I too was talked into monovision when I got lasik and HATED IT, so I went back in and asked to have them be the same but again let him talk me into "mini-mono" which I hated only slightly less.
As for having to go to special clinic for EDOF, I'd be very skeptical. It is my belief (and experience thus far) that the lens is inherently EDOF. I have not had monofocals so I am not precisely certain how it works but if it is the same thing as in photography, it seems as though it refers to having a very limited depth of field. I did not ask for anything special with my IOL and have not gone through any adjustments yet but my left eye seems to see like it always has except for trying to read small print very close up (closer than about 14-15 inches (about 3-3.5" beyond my elbow).

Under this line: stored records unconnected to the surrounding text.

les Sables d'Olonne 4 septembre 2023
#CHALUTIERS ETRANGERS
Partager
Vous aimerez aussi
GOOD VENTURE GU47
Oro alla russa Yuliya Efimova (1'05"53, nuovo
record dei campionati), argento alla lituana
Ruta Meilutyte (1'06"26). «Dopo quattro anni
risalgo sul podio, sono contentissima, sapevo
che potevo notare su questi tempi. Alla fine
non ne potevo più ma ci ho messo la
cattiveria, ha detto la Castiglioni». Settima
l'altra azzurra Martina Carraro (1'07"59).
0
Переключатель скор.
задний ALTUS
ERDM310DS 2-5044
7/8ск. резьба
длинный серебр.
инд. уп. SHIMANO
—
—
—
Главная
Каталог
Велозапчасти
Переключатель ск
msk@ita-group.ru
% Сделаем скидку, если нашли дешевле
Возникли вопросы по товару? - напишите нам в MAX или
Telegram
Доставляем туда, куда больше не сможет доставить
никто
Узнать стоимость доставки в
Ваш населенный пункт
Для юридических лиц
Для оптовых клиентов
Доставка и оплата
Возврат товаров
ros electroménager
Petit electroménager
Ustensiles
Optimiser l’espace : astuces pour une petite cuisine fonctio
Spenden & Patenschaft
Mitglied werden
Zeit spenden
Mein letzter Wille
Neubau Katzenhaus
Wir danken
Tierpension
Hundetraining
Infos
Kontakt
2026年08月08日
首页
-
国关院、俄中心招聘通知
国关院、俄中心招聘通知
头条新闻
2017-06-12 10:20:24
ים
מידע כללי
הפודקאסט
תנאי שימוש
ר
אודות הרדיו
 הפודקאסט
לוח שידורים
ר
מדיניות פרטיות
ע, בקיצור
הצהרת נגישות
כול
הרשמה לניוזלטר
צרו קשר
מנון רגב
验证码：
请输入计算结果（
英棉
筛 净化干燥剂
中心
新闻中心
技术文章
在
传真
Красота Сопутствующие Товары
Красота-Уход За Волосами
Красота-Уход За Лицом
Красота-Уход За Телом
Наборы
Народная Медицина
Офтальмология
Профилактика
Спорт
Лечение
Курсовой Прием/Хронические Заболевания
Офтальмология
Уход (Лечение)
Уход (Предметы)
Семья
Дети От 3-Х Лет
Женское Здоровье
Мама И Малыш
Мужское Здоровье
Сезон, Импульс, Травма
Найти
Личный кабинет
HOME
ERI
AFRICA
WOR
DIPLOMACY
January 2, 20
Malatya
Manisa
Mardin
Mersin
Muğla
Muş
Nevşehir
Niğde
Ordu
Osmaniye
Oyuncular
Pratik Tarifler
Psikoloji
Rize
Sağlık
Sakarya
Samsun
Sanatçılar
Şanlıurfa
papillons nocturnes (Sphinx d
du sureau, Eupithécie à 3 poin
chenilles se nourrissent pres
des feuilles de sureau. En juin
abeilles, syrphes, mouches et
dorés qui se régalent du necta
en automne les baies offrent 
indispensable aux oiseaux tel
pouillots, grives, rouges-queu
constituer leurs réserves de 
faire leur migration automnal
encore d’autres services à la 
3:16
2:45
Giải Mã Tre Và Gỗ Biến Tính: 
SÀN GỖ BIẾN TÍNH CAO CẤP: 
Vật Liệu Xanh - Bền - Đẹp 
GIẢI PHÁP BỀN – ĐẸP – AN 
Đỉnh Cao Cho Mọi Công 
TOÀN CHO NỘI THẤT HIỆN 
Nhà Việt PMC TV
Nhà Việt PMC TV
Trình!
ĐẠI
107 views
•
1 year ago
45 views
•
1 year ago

I can see clearly close, intermediate and very far.
I cannot say whether this is typical or not but this is what I am experiencing. YMMV.
The company is betting millions of $ that the edof is a very significant upgrade. It's going into trials in the U.S right now. Won't be available here for for 2 years. My left eye , like yours, is about useless. When I get there I will find out the details and decide then. I wanted the option to avoid any monovision so this is the only place to go.
Big thanks for the info. I've never tried to put drops in the darkness so I guess I should start practicing.